I’m with Lori. I’m in the unfortunate position of having had to identify my Dad’s body in a mortuary, and it wasn’t in a great state after an autopsy, let me tell you. Not much care had been taken to conceal that either. But – the overwhelming thought I was left with after the initial shock, combined with shrieking and collapsing on the floor was – he’s not in there anymore. It’s just the shell he used to live in, and he’s left that now. This might be stating the obvious, but a corpse is so devoid of life that even hours after the death, it doesn’t resemble that person anymore. This year I managed to pluck up the courage to go and see the BodyWorlds exhibit that came to Cape Town, and I was glad my curiosity about anatomy overcame my fear of a PTSD episode, because it was well worth it. I learned a tremendous amount about my own and other people’s bodies.
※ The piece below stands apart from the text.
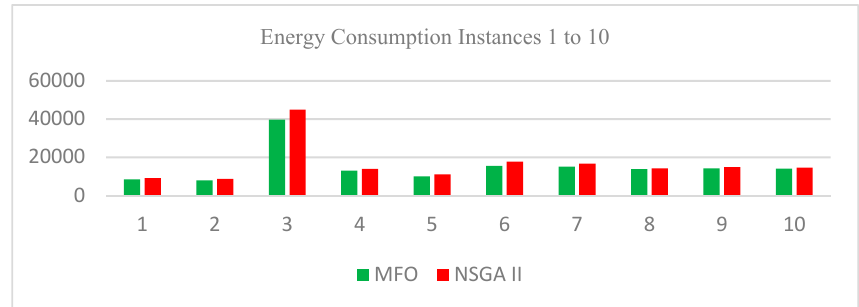
Figure 14. Energy consumption values of all instances 1–10.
However, as you say, there definitely is the whole “permission” aspect… I know I would not have gone to BodyWorlds had it been a similar exhibit that exists where permission has not been given.
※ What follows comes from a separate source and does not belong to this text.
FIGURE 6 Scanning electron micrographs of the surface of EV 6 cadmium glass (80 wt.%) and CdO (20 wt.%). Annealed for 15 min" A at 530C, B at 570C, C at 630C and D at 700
15 Rebecca { 12.03.13 at 8:29 pm }

Permission and respect to the dead notwithstanding, as a parent (ok, step-parent) to a very sensitive child, I would be LIVID if we went to an exhibit like this expecting what you typically think of…Egyptian mummies, gauze wrapped leathery looking mummies…and were faced with what you and Chickie Nob were faced with. I would have nightmares, I can’t imagine how she’s processing it. There should have been a disclaimer, a sign, a WARNING of some kind that what you were about to see was not your “typical” mummy exhibit. This is just…well…weird and WRONG. I have to question why really. What’s the reasoning for the displaying of these particular mummies? I’m not a fan of plain old dingy bandage wrapped mummies, let alone baby mummies? Parents on display with their dead children? I just can’t wrap my head around it.
Sorry this came out all weird…I’m all up in arms worried about how Chickie Nob is doing after seeing all this. 🙁

16 Justine { 12.04.13 at 12:14 am }

I was intending to leave a comment on this much earlier, but never got around to it, so people have already said much of what I was going to say: that consent feels critical to me, that even if the soul is gone from the body there we should respect the wishes of those who buried their dead to let them lie in peace. Perhaps that’s partly it, too: that it’s not just about the dead, but about their loved ones, the people who laid them to rest, trusting that they would do so. No amount of reverence in an exhibition still permits that.

But there’s a lot I have trouble with when it comes to museums. I believe in preservation of the past, and better understanding of history through science, but I also feel awkward about taking artefacts out of context, and re-contextualizing them in some ersatz version of their former homes.